Le Seigneur sortit. Successivement, il imposait les mains à chacun de ces malheureux, et les délivrait ; un mot lui suffisait pour expulser les démons. Tous étaient guéris. Les esprits mauvais, chassés par la vertu du Seigneur, s’écriaient, comme l’avait fait, le matin même, le possédé de la synagogue : « Vous êtes le Fils de Dieu ! » Mais, ici encore, Jésus leur défendait avec autorité de parler ainsi ; car ils savaient, ajoutent saint Marc et saint Luc, qu’il était le Christ, — ce qui peut s’entendre d’une science imparfaite et partiellement encore conjecturale. Il répugnait au Seigneur, disions-nous naguère, de recevoir témoignage d’une bouche impure. Mais le vrai motif de cette défense est peut-être différent. Après avoir contraint le diable de sortir et de confesser la vérité, le Seigneur lui impose silence afin de contenir l’enthousiasme populaire qui voulait un roi, un Messie national, et de lui-même se fût porté à un mouvement séditieux. Il y a là aussi une leçon morale : celle de la mesure tranquille et humble selon laquelle les œuvres surnaturelles doivent être exercées.

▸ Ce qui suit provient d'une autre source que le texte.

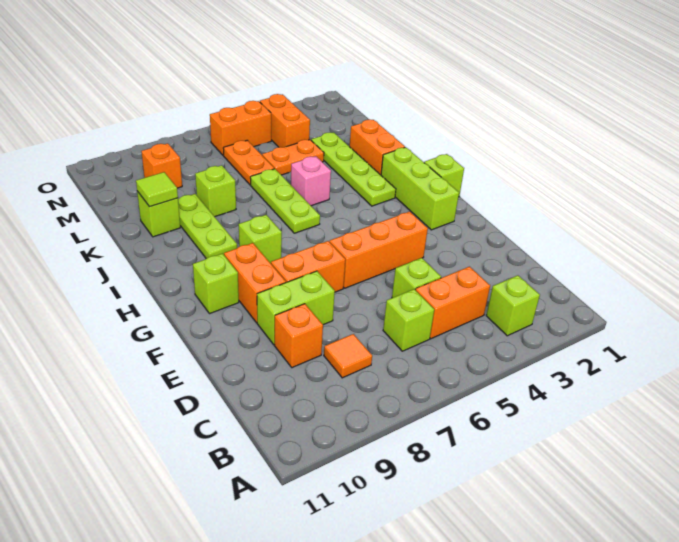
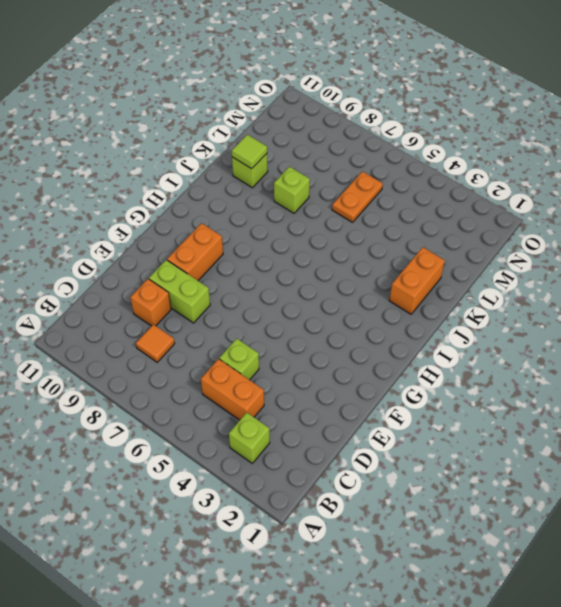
none -> lime 1x1 brick [383,289,434,351]
none -> orange 1x3 brick [330,211,428,288]
none -> orange 1x2 brick [271,241,345,292]

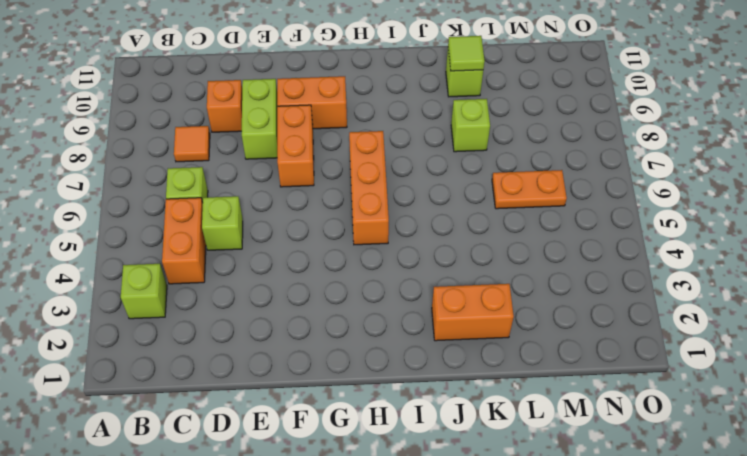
orange 1x3 brick [349,131,389,245] -> orange 1x3 brick moved to [330,211,428,288]
none -> lime 1x3 brick [381,147,459,230]
none -> lime 1x1 brick [193,254,239,314]
none -> lime 1x1 brick [424,154,464,197]

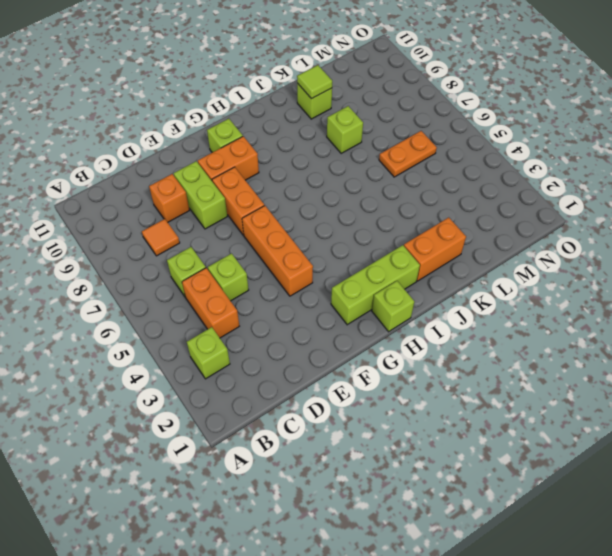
none -> lime 1x1 brick [239,215,282,263]
none -> lime 1x4 plate [311,132,396,206]
none -> lime 1x3 plate [250,169,320,233]

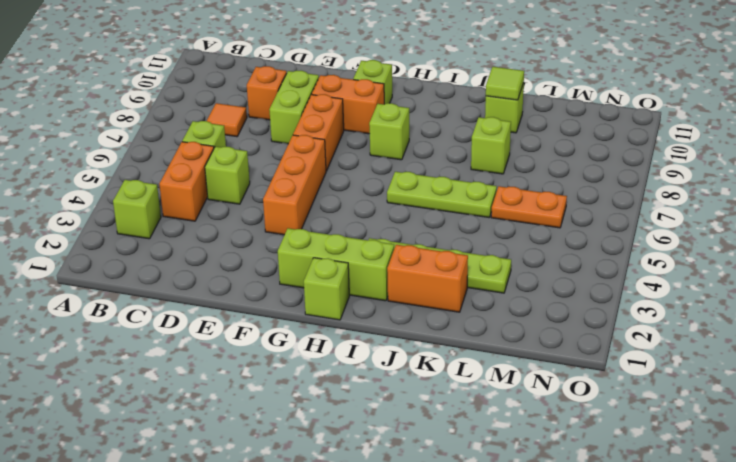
none -> lime 1x3 plate [178,194,237,259]
none -> pink 1x1 brick [291,156,331,206]
none -> orange 1x2 plate [262,139,324,175]

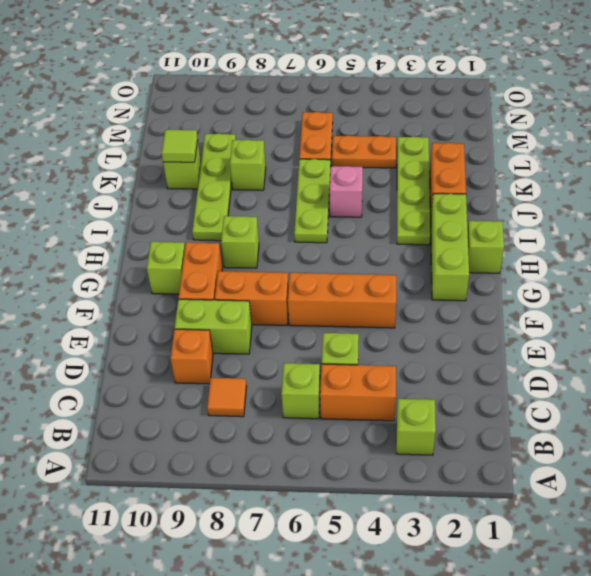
lime 1x4 plate [192,133,236,241] -> lime 1x3 plate [178,194,237,259]
none -> orange 1x2 brick [260,94,310,147]
none -> orange 1x1 brick [141,143,182,188]
none -> orange 1x2 brick [210,101,271,155]

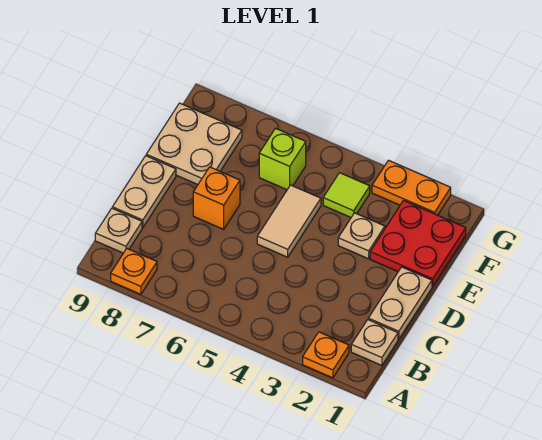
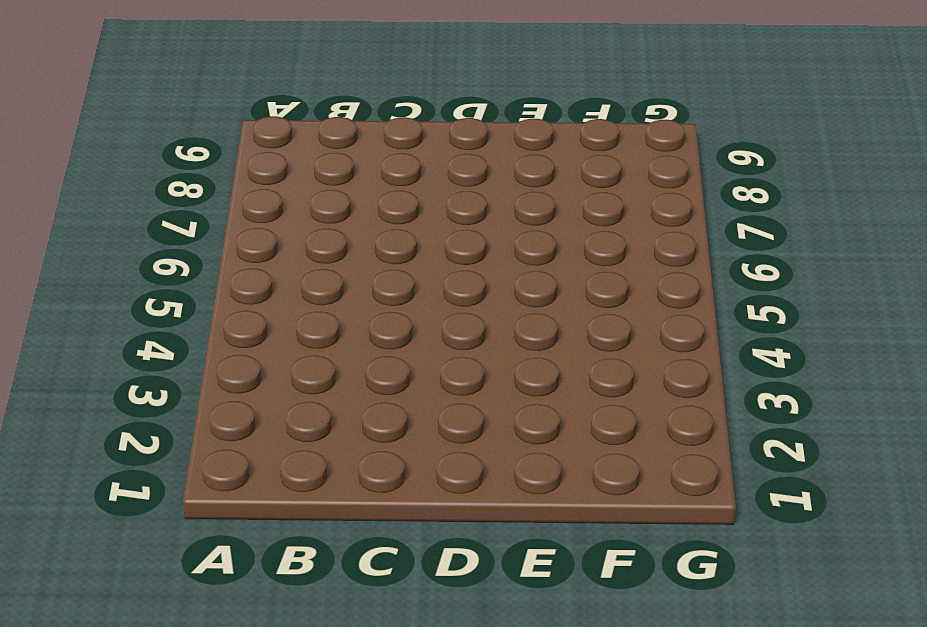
none -> orange 1x1 plate [303,332,349,378]
none -> orange 1x1 plate [111,249,157,294]
none -> tan 1x1 plate [351,320,398,365]

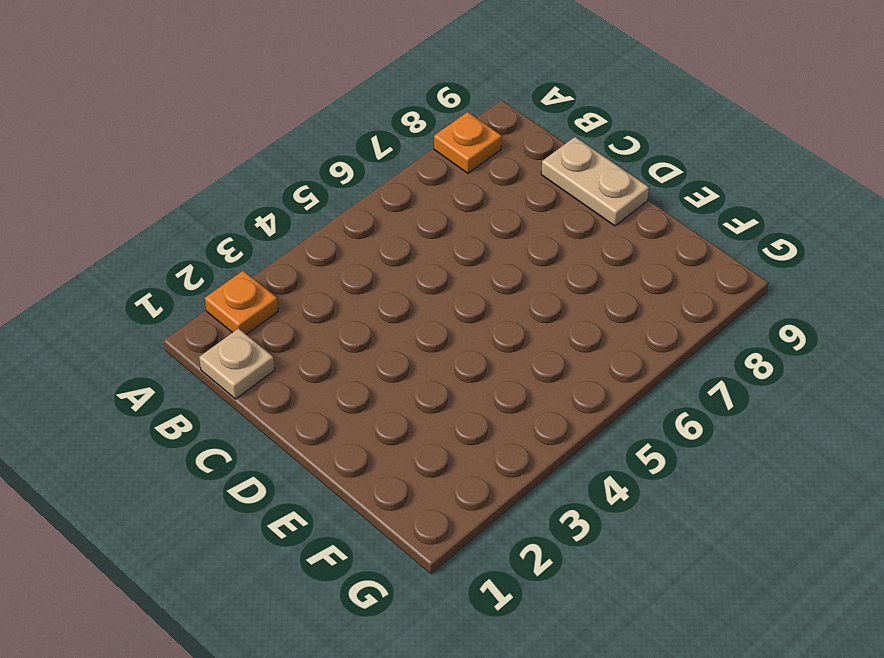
none -> tan 1x1 plate [95,208,142,253]
none -> tan 1x2 plate [368,267,432,339]
none -> tan 1x2 tile [257,185,321,257]

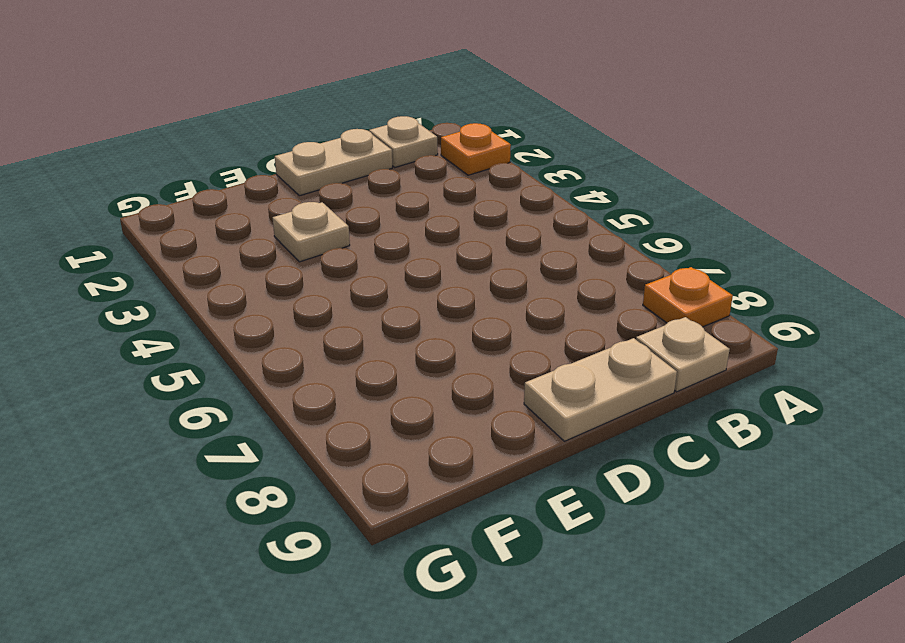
none -> tan 1x2 tile [257,185,321,257]
none -> orange 1x1 brick [193,167,240,229]
none -> red 2x2 plate [370,201,466,287]

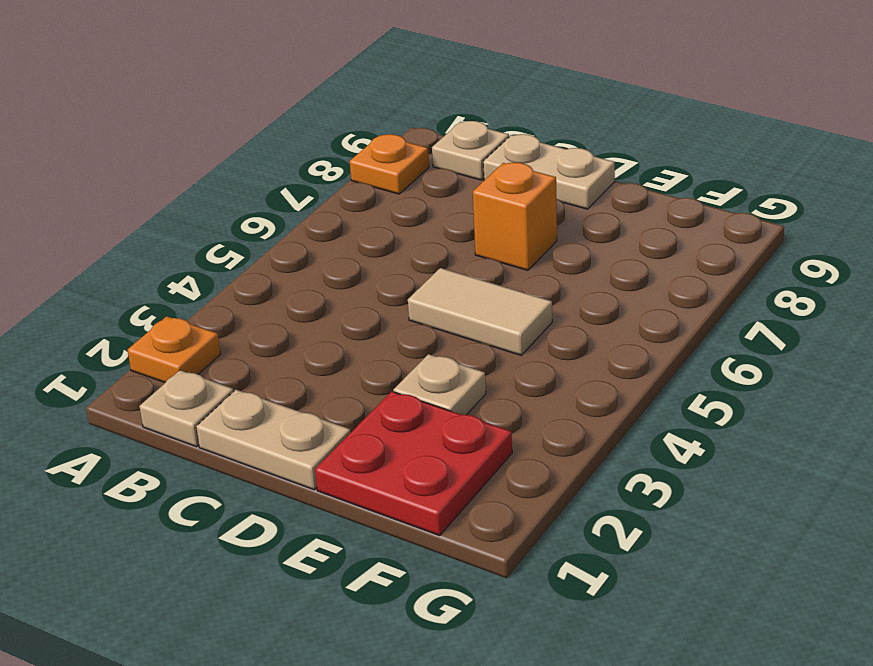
none -> tan 2x2 plate [146,103,242,185]
none -> lime 1x1 tile [323,173,370,217]
none -> lime 1x1 brick [259,128,306,190]

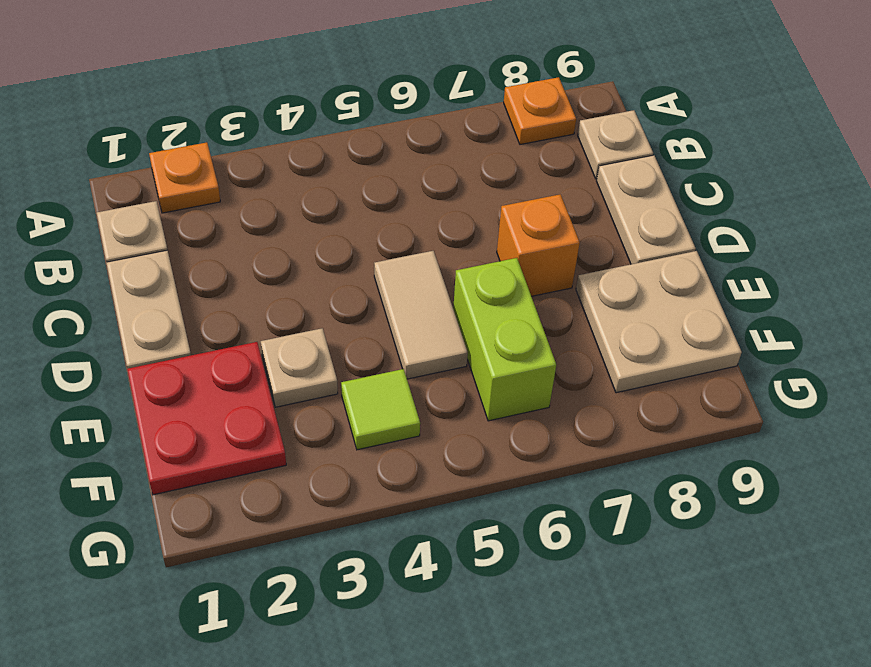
lime 1x2 brick [453,258,556,421] -> lime 1x1 brick [259,128,306,190]
none -> orange 1x2 plate [372,160,451,215]

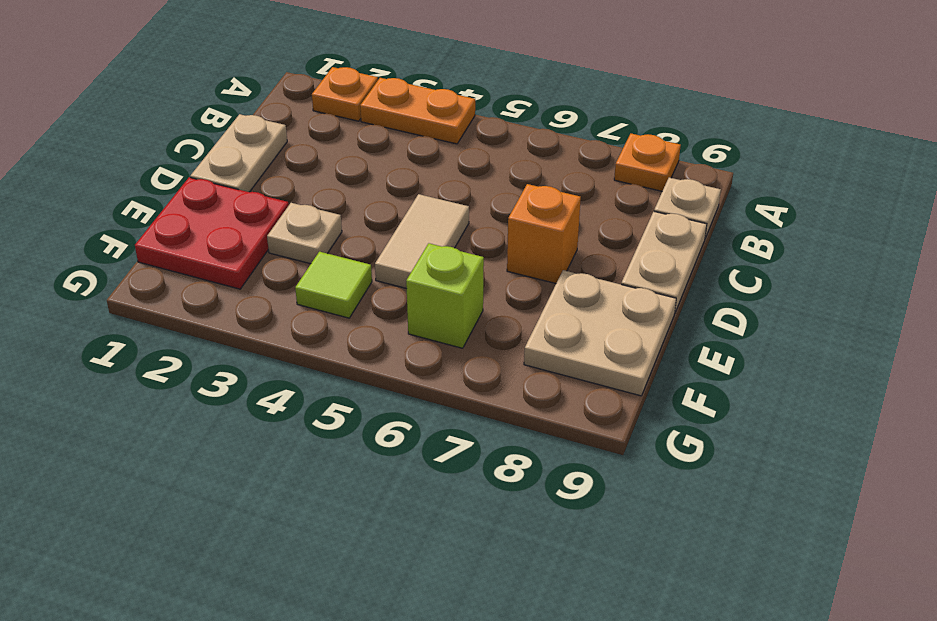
orange 1x2 plate [360,78,475,144] -> orange 1x2 plate moved to [372,160,451,215]
none -> tan 1x1 plate [351,320,398,365]

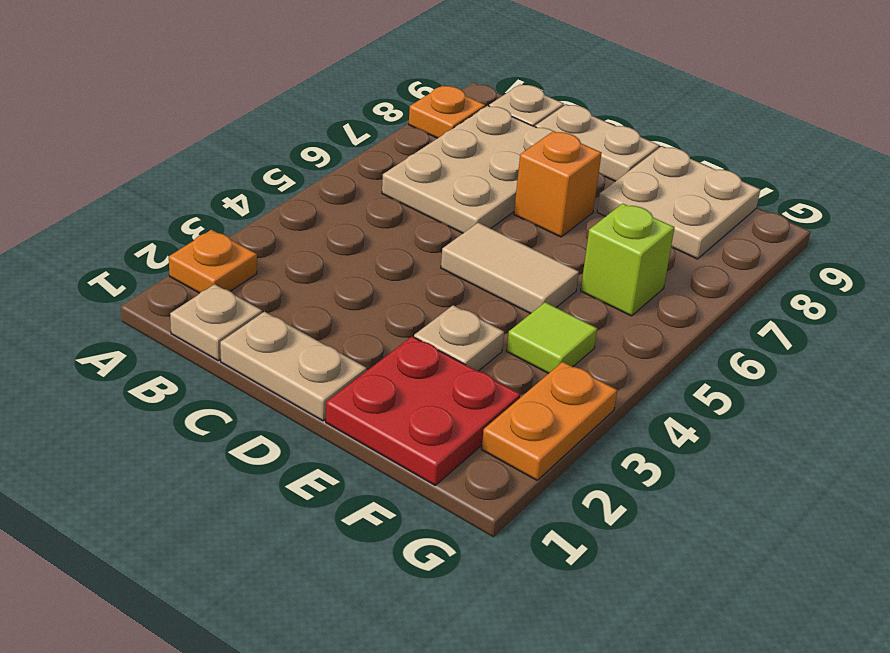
tan 2x3 plate [382,106,553,233] -> none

La multitude des miracles accomplis rappelle à saint Matthieu un passage bien connu d’Isaïe, emprunté à ce grand chapitre 53 où il est dit du Messie souffrant : « Nous l’avons regardé comme frappé de Dieu pour une faute personnelle, mais de fait il portait nos infirmités, il s’était chargé de nos douleurs. » La citation grecque de saint Matthieu reproduit plus exactement le sens de l’hébreu que celui des Septante, où nous lisons : « C’est lui qui porte nos péchés et qui souffre pour nous. » Mais comment l’évangéliste a-t-il pu adapter à une circonstance où le Seigneur élimine maladies et souffrances un texte prophétique où il est dit que le Seigneur les a prises sur lui ? Remarquons-le : le texte cité par saint Matthieu ne signifie pas nécessairement que le Seigneur a pris sur lui nos faiblesses, mais qu’il les a éliminées et emportées. Il est d’ailleurs possible, selon la doctrine de l’auteur de la Lettre aux Hébreux (2, 9, 14-18), d’attacher et de mesurer à la souffrance rédemptrice du Seigneur l’efficacité de son pouvoir miraculeux et bienfaisant. In eo enim in quo passus est ipse et tentatus, potens est et eis qui tentantur auxiliari.